Though this is also how the Akka documentation advised on how to use the TCP system so I sticked with it.
So basically the server Actors will try to restart when something occurred they could not recover from while the client Actors will simply be killed to prevent anything from escalating.
I wanted to write a MapleStory server in Erlang but never got around to it, so I'm looking forward to seeing your progress because it is naturally going to be architecturally similar. Making each client an actor seems like the right thing to do. With that said, here are some considerations:
Don't really get what you mean by client affecting the server, but the main benefit I see in making each client an actor is to have the power to persist client state even if a server fails. You can look into making each client supervise its server actor, so if a server fails then the character data can be persisted and the client session can be automatically migrated to a functioning server. Akka has some cool health checking functionality, but I don't know if it's possible to have a many-to-one supervision scheme, or if it's even necessary - maybe there's a simpler way. I'm not overly familiar with Akka.
Also I looked through your code a little bit (I like it when things are on Github) and it seems like you never keep characters in memory? Every time a user gets its character it re-constructs one from the database. If I'm not wrong, then perhaps you should look into changing that.
It seems like you have two actors per player (one as the Client, one unnamed representing the raw tcp connection between player and server), but I guess that doesn't really matter.

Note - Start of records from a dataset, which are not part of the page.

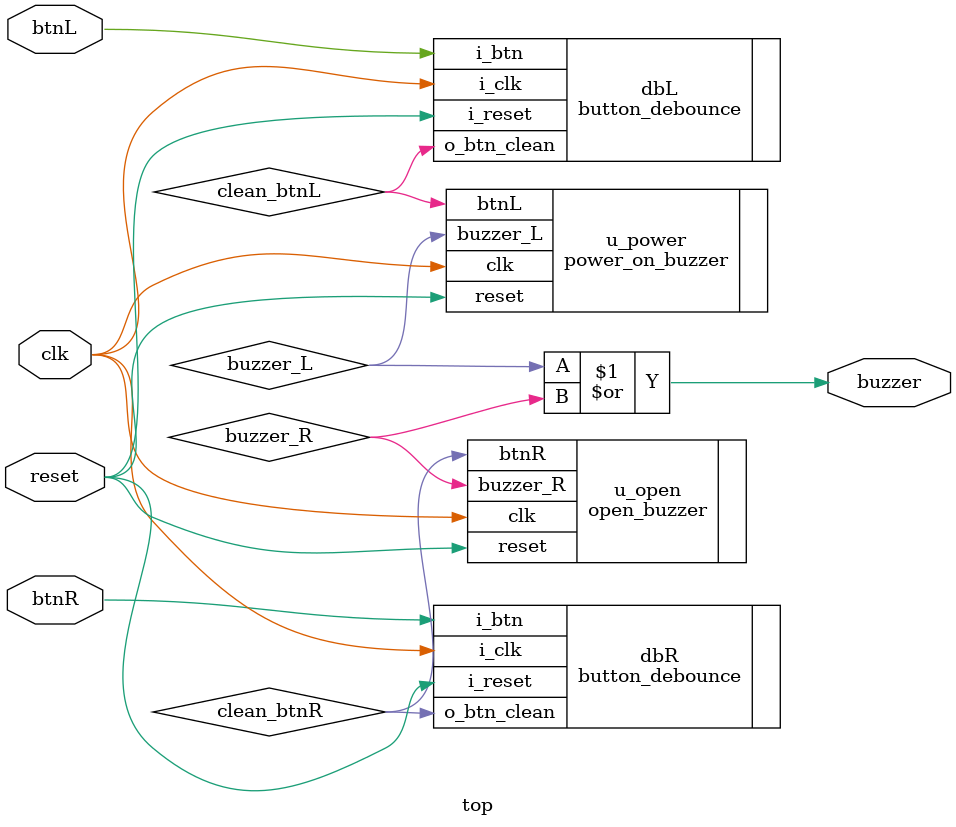
<source format=v>
`timescale 1ns / 1ps

module top(
    input clk,
    input reset,
    input btnL,
    input btnR,
    output buzzer
);

    wire clean_btnL, clean_btnR;
    wire buzzer_L, buzzer_R;

    // 버튼 디바운스
    button_debounce dbL (
        .i_clk(clk),
        .i_reset(reset),
        .i_btn(btnL),
        .o_btn_clean(clean_btnL)
    );

    button_debounce dbR (
        .i_clk(clk),
        .i_reset(reset),
        .i_btn(btnR),
        .o_btn_clean(clean_btnR)
    );

    // 파워 온 시퀀스 (btnL)
    power_on_buzzer u_power (
        .clk(clk),
        .reset(reset),
        .btnL(clean_btnL),
        .buzzer_L(buzzer_L)
    );

    // 오픈 시퀀스 (btnR)
    open_buzzer u_open (
        .clk(clk),
        .reset(reset),
        .btnR(clean_btnR),
        .buzzer_R(buzzer_R)
    );

    assign buzzer = buzzer_L | buzzer_R;

endmodule

</source>
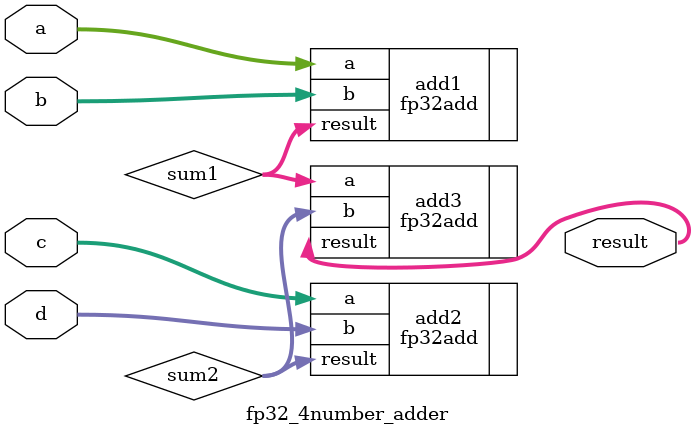
<source format=v>
module fp32_4number_adder(
    input [31:0] a,
    input [31:0] b,
    input [31:0] c,
    input [31:0] d,
    output [31:0] result
);
    wire [31:0] sum1, sum2;

    fp32add add1 (.a(a), .b(b), .result(sum1));
    fp32add add2 (.a(c), .b(d), .result(sum2));
    fp32add add3 (.a(sum1), .b(sum2), .result(result));
endmodule
</source>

Like others have said, you really should use pattern matching on Options and similar things instead of for loops though, it's more readable and is considered good practice.
Have you thought about how you are going to implement cross-server messages? Right now I don't think you keep track of all clients in the server, so you should probably think about how you would implement a super megaphone (or buddy/guild chat, etc) because that's probably a design decision that needs to be made early on.
It seems like this is where there is added complexity by making each client its actor.